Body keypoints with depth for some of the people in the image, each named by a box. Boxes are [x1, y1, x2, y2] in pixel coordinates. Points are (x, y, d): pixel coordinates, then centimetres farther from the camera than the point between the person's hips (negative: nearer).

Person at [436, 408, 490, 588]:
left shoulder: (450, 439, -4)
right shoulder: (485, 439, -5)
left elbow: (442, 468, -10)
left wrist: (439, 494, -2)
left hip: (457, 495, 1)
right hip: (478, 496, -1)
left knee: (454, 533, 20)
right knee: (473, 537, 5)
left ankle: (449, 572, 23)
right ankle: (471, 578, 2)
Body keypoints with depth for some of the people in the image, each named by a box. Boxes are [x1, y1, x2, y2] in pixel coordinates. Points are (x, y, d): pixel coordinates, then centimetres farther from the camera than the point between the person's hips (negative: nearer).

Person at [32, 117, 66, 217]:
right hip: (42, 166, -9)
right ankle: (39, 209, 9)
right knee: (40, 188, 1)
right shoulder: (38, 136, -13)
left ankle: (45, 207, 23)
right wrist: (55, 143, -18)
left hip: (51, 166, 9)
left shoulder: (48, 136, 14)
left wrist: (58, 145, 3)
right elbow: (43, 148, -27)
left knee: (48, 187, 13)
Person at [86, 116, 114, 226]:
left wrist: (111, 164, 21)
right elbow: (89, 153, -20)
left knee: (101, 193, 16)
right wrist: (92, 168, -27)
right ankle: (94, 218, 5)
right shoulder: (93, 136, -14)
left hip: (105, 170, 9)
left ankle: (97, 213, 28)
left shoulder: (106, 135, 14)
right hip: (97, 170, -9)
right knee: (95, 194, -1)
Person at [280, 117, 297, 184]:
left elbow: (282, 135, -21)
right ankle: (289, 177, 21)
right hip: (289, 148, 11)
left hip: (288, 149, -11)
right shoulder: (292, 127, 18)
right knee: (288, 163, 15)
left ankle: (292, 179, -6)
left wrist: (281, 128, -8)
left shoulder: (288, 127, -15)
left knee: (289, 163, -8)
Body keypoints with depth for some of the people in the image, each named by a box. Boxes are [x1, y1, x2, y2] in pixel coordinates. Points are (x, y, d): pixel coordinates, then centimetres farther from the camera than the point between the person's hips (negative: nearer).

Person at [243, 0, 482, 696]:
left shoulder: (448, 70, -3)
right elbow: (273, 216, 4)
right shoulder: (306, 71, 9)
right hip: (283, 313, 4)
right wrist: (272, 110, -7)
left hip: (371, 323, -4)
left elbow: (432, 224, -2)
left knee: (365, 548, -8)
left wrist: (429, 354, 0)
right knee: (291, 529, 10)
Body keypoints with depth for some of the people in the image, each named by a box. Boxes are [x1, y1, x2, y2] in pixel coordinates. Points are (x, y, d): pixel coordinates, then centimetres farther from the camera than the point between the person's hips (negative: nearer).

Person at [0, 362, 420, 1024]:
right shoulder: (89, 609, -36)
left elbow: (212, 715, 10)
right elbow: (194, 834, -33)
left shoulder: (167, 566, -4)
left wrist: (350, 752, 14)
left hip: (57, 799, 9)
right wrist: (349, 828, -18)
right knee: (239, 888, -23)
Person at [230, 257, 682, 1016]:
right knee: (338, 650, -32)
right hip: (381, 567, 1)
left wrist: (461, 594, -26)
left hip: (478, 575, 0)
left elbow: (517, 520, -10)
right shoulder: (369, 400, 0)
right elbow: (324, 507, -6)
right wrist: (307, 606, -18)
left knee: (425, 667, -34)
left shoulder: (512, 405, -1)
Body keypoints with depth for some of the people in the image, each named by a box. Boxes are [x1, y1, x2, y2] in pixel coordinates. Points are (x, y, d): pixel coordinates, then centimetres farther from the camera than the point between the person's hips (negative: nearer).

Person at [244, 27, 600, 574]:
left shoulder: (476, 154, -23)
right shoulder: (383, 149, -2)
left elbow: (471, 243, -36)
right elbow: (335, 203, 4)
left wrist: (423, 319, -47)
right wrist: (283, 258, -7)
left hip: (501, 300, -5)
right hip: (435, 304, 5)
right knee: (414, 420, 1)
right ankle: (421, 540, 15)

___

• [Prompt] Start at the line of the listing that contains "right shoulder: (306, 71, 9)" and stop after the line that contains "right knee: (291, 529, 10)". Rewrite each of those lines in full, shifting every number in its keypoint value (the x and y pixel coordinates and the depth) by -19.

• [Result below]
right shoulder: (287, 52, -10)
right hip: (264, 294, -15)
right wrist: (253, 91, -26)
left hip: (352, 304, -23)
left elbow: (413, 205, -21)
left knee: (346, 529, -27)
left wrist: (410, 335, -19)
right knee: (272, 510, -9)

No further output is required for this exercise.